We all like people to like us. In some cases, we may go the extreme towards gaining the admiration of others by buying fancy jewelry or expensive clothes. Sadly, it’s impossible to impress people with every single thing that we do. At the bottom of all this is what we truly think of ourselves outside of the opinions of others. If you feel the need to make yourself the center of attention, there’s a good chance that you may be uncomfortable with yourself. You wont change this mindset overnight, but as you adjust other areas in your life and become happier overall, you’ll find other people’s opinions don’t control you anymore. 

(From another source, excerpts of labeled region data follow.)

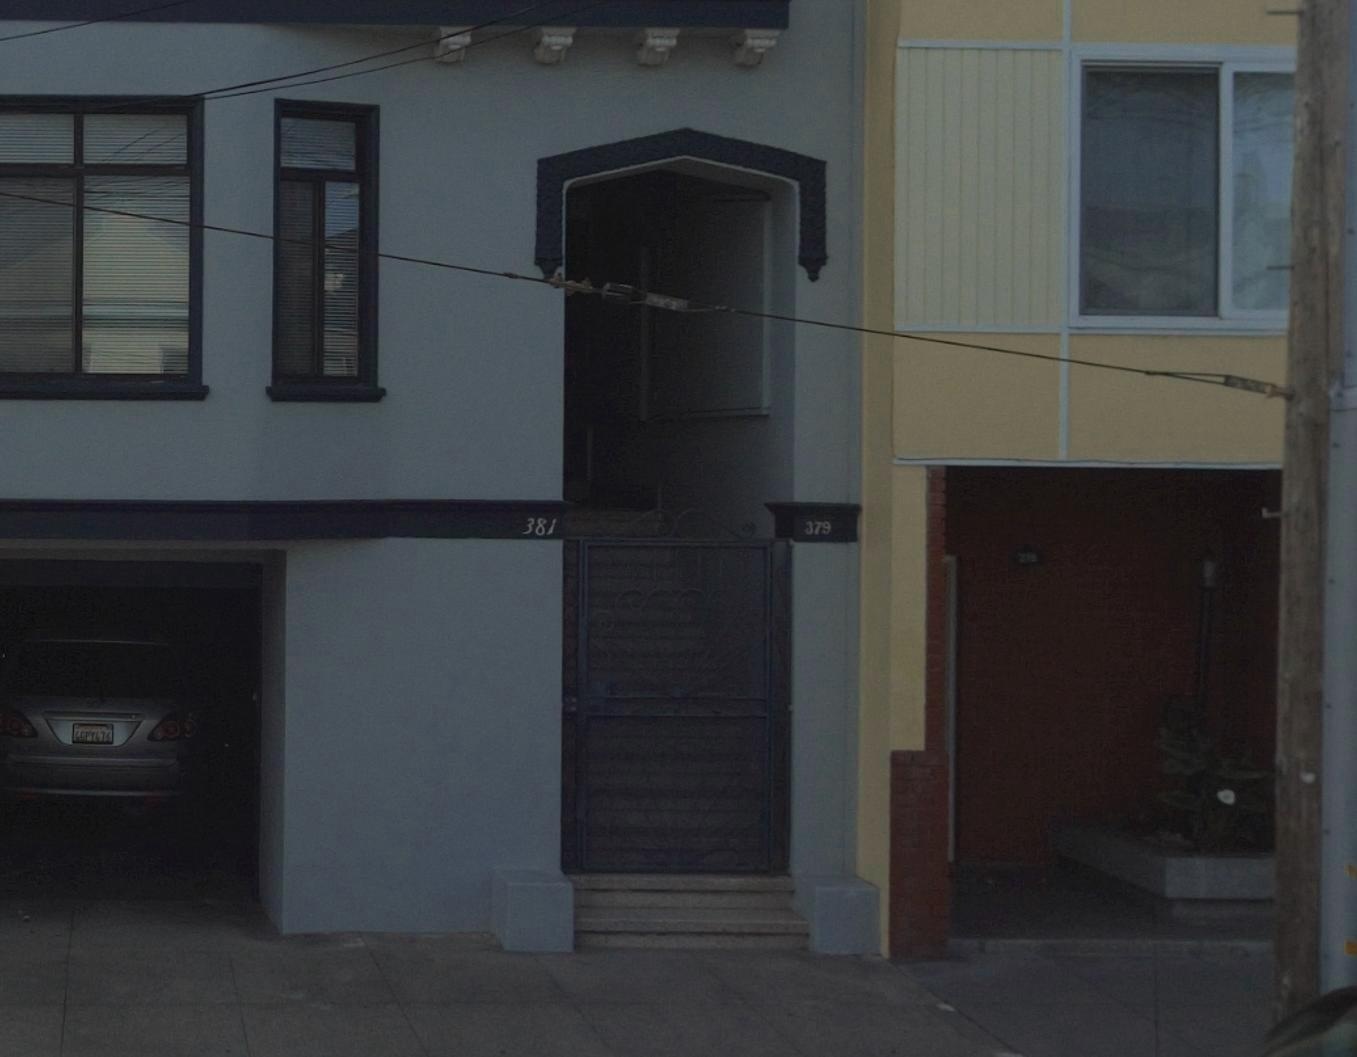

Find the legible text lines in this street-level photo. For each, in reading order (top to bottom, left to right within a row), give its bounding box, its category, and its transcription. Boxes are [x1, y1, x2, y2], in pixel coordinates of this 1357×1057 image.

[520, 516, 559, 537] StreetNumber: 381
[804, 520, 833, 536] StreetNumber: 379
[74, 728, 111, 743] None: 6GPY476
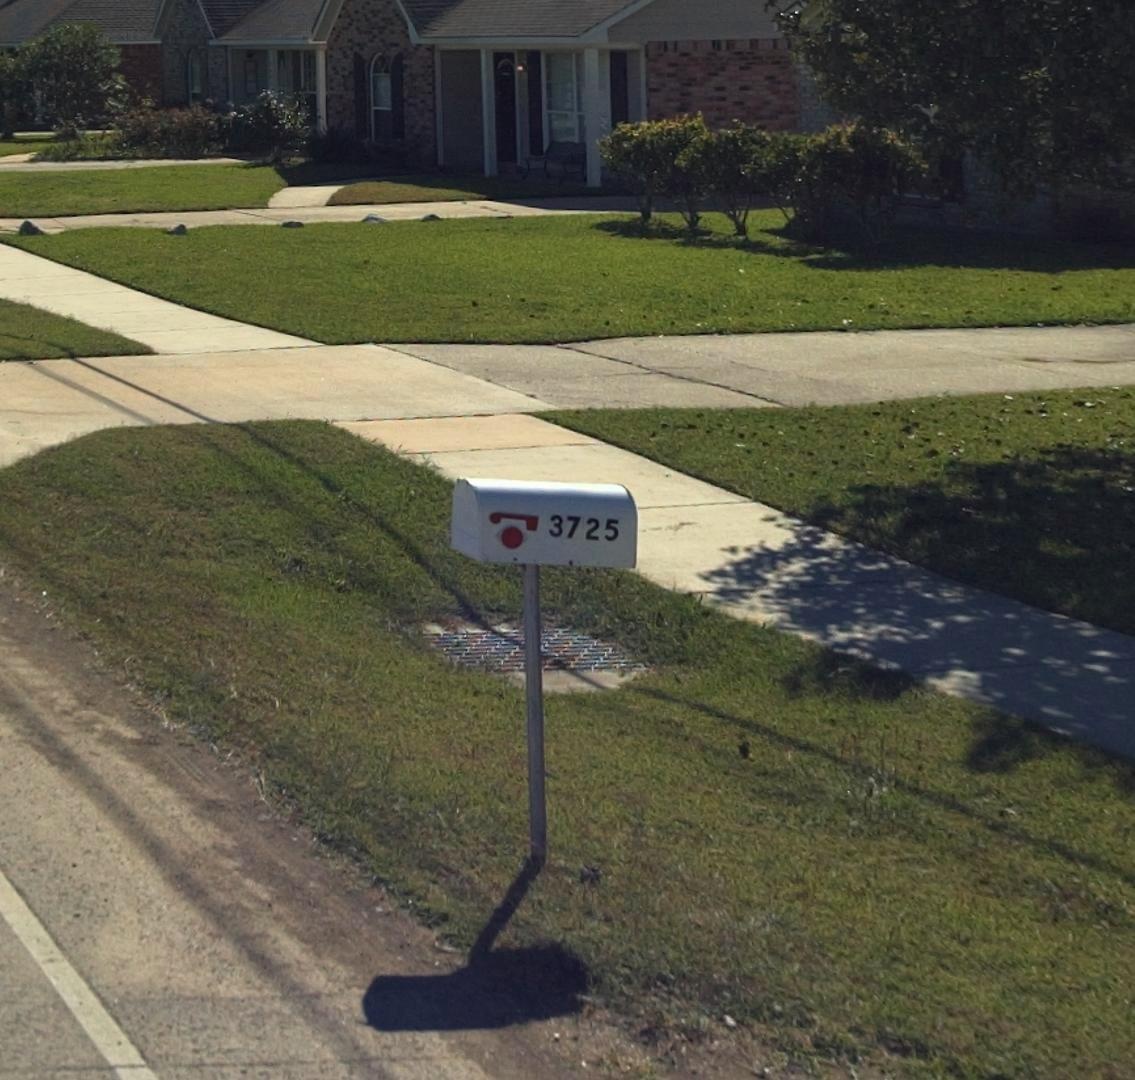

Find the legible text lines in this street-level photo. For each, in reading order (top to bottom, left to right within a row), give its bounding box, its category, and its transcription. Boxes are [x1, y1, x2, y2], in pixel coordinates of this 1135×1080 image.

[545, 510, 623, 546] StreetNumber: 3725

Surrounded by negative people

Misery loves company. But making it a habit to surround yourself with people who produce negative energy is self-destructive. You may be forced to develop a personality of pessimism. Instead, make an effort to be around those with a more positive outlook on life and who inspire you. It may amaze you how much lighter you may feel without the deadweight of negativity chained to you.

Failure at setting goals

Looking forward to things and achieving goals powers our drive to live. Doing the same things over and over with no sense of expectation can trap a person in a spiral of mundaneness and negativity. Every day, write down three goals for the day. Once you start achieving these short term goals, you’ll find that your long term goals seem more attainable too. 

Fear of change

While we may have the desire to try new things, it is often the case that fear keeps us from taking the first step.  Fear in some cases can be a good thing because it may keep us from making foolish decisions. But there are many cases where fear only gives way to regret for missed opportunities. Over time, the weight of missed opportunities can bring a variety of negative emotions like shame, anger, loneliness or despair. There is no success without the risks that preceded it. Behind every success story is a story of overcoming fear. So whatever it is that you’ve been wanting to do to improve your life but haven’t out of fear, start planning how to do it. Once you have a step by step, it becomes easier to start. 

Whether you saw yourself in these habits or thought about someone else, it’s a good step to recognize what you’re doing so you can begin to improve on them. Keeping tabs on your happiness is not difficult once you’ve learned to avoid falling victim to negative behaviors. While for the most part, you can’t change who you are, you can change what you do to make it more likely that you can reach your happiness goals.